Corriere della Sera, 25 marzo 2021
Intervista a Franco Morbidelli
Quando parla del Brasile gli brillano gli occhi. La sua parte sudamericana salta fuori quando riflette sulla vita, sulle corse e sugli amici. Franco Morbidelli, madre di Recife, padre romano ex pilota (scomparso nel 2013) ha trovato il ritmo giusto per la stagione che parte domenica: una «bossa nova» morbida, suadente e molto rassicurante. «Vivo un momento magico. Tutto gira per il verso giusto, sport, vita e cuore. Sono carico, pieno d’energia e non vedo l’ora di cominciare».
I test sono andati bene. E chi ben comincia…
«Vero, ma i test non dicono mai tutta la verità. Come sempre l’ultima parola spetta alla gara, ma sono molto soddisfatto del lavoro fatto».
Ha chiuso il 2020 al secondo posto ed era dal 2005 che un pilota privato non finiva nei primi tre. Sentirsi tra i favoriti le pesa?
«Dipende dalla propria natura. Io lo vivo come una responsabilità e un privilegio che mi sono guadagnato sul campo vincendo tre gare in una stagione favolosa. E con un team satellite che aumenta il valore del risultato. Ho dimostrato di essere cresciuto e non sono spaventato da questa sfida, per quanto tosta possa apparire».
Su chi scommetterebbe?
«Gli avversari sono tutti veloci. Ma la velocità non è l’aspetto determinante. Conta di più la costanza e sotto quest’aspetto vedo bene le due Suzuki (Mir e Rins, ndr). Poi le Ducati e le altre Yamaha, tutti avversari fortissimi».
E Marquez dove lo mettiamo?
«Sono molto curioso di vedere come un grande campione sa reagire alle difficoltà. Me l’aspetto forte come prima e quindi bisognerà esser pronti per dargli battaglia».
Per il grande pubblico lei è quasi un nome nuovo. Come si racconta?
«Come un pilota tecnico e metodico. Uno che è cresciuto un passo alla volta perché è entrato dalla porta di servizio, senza l’esperienza di chi ha fatto il percorso canonico, partendo dalla Moto3. Io c’ho messo un po’ a maturare. Ma l’anno scorso sono migliorato in tutti gli aspetti. Sono più stabile, in sella e nella vita».
La tranquillità è la sua condizione abituale.
«Ci sono piloti velocissimi che si perdono per mancanza di tranquillità, quella che serve sulla distanza. Per fare bene questo sport bisogna stare bene con la capoccia…».
Le caratteristiche
Sono tecnico e metodico, c’ho messo un po’ a maturare. Marquez? Sarà forte come prima
Quanto ha pesato l’Academy di Rossi nella sua crescita di pilota?

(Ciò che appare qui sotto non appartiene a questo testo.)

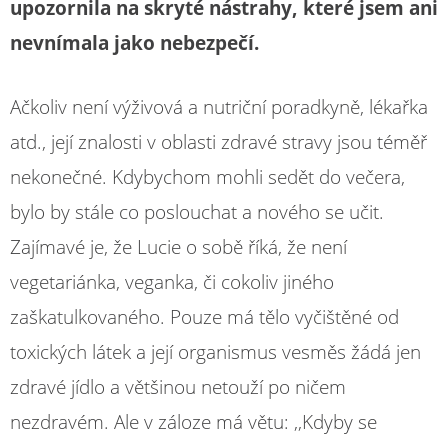
upozornila na skryté nástrahy, které jsem ani
nevnímala jako nebezpečí.
Ačkoliv není výživová a nutriční poradkyně, lékařka
atd., její znalosti v oblasti zdravé stravy jsou téměř
nekonečné. Kdybychom mohli sedět do večera,
bylo by stále co poslouchat a nového se učit.
Zajímavé je, že Lucie o sobě říká, že není
vegetariánka, veganka, či cokoliv jiného
zaškatulkovaného. Pouze má tělo vyčištěné od
toxických látek a její organismus vesměs žádá jen
zdravé jídlo a většinou netouží po ničem
nezdravém. Ale v záloze má větu: ,,Kdyby se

«Ha contato tantissimo, soprattutto Vale che è il nucleo di tutto. Stare con loro ha plasmato il mio stile di vita. Io sono il prodotto della VR46».
Rossi è un amico ma anche il suo primo avversario. Come si scindono le due cose?
«È impossibile senza una grande amicizia. Bisogna violentarsi per riuscirci e ricordarsi che ciascuno è lì per dare il massimo e fare il meglio per se stesso».
Ha descritto la sua prima vittoria a Jerez come una sorta di Nirvana dove il tempo si dilatava e i ricordi s’inseguivano, mentre si avvicinava il traguardo. Vive sempre le corse con questa intensità?
«La prima vittoria in MotoGp è stata una botta fortissima, un pugno al cuore e allo stomaco, una scarica di adrenalina fantastica. La seconda aveva già un sapore diverso, senza conflitti interiori. Ma sì, vivo le gare con grande intensità perché do molta importanza alle sensazioni, persino in uno sport materiale come il motociclismo».
Dipende dalla sua anima brasiliana?
«Sì. Ne parlo spesso con mia madre che viene da Recife, un posto solare. Chi la conosce capisce questo lato del mio carattere».
Il Brasile ha sfornato grandi assi del volante. Manca ancora un campione delle due ruote.
«Da piccolo m’ispiravo a Barros (12 stagione in 500 e 5 in MotoGp, ndr), velocissimo e aggressivo. Mi scrive spesso, come molti brasiliani. In Brasile sono popolare».
Ma un eventuale titolo che nazionalità avrebbe?
«Quella italiana, ma una piccola parte di me tifa anche Brasile».